BEGIN
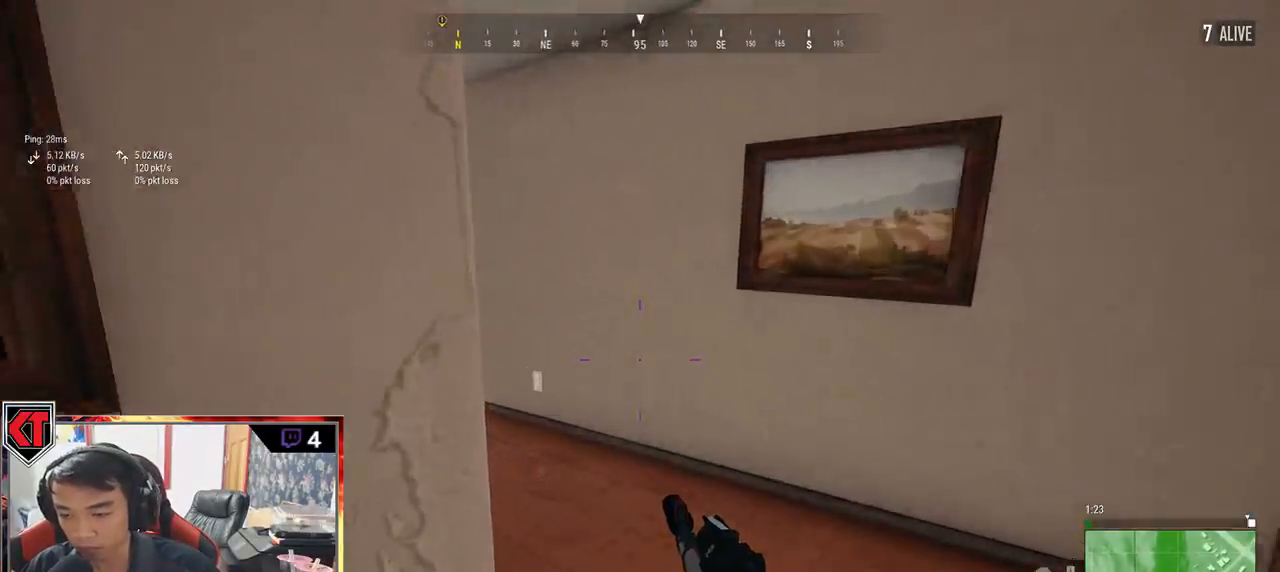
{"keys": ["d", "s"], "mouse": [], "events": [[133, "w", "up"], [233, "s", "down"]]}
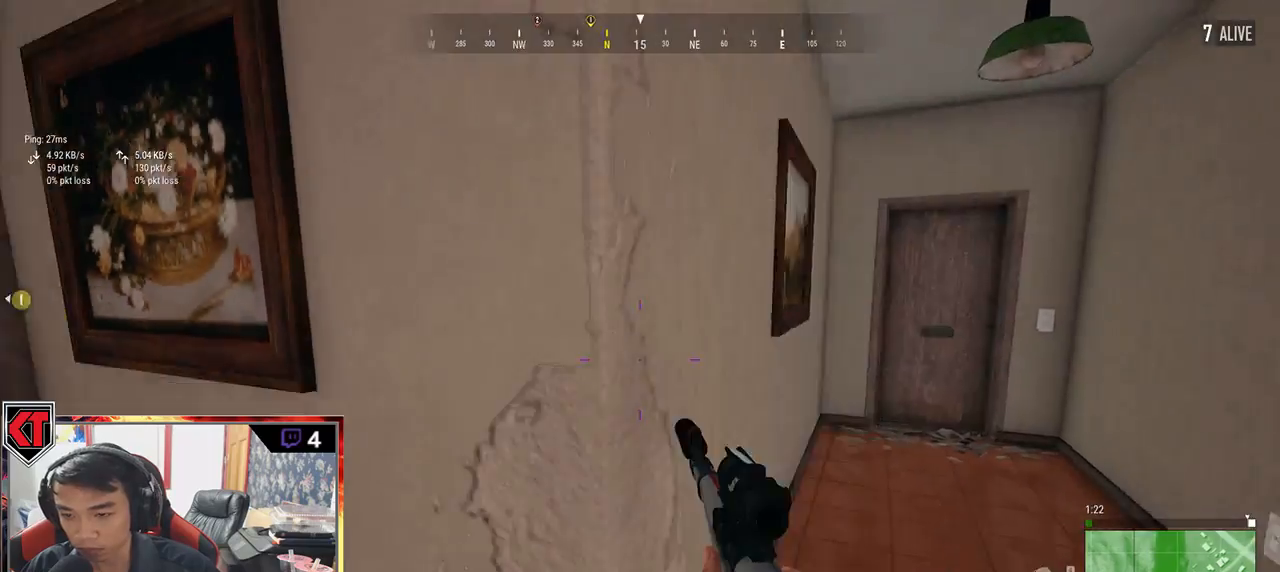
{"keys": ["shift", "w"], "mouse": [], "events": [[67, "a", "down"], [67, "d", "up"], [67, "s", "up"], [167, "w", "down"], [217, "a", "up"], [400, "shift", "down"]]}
END
BEGIN
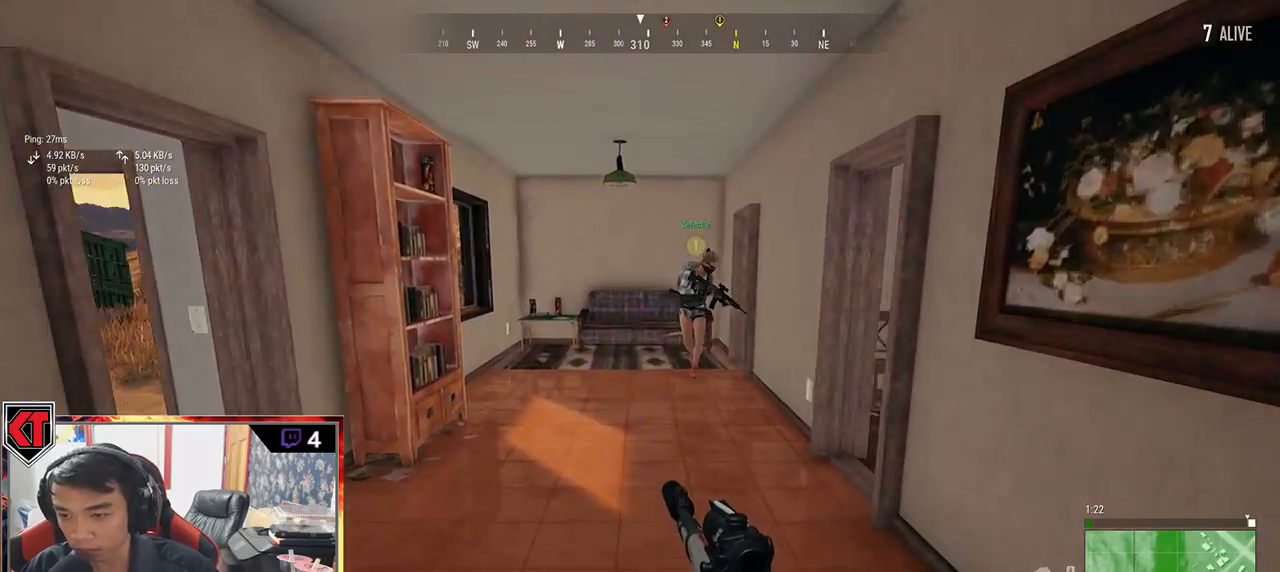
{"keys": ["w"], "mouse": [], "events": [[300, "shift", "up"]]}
END
● **Exercise description**
Look through the data and show every line containing "down".

● **Output below**
{"keys": ["d", "s"], "mouse": [], "events": [[133, "w", "up"], [233, "s", "down"]]}
{"keys": ["shift", "w"], "mouse": [], "events": [[67, "a", "down"], [67, "d", "up"], [67, "s", "up"], [167, "w", "down"], [217, "a", "up"], [400, "shift", "down"]]}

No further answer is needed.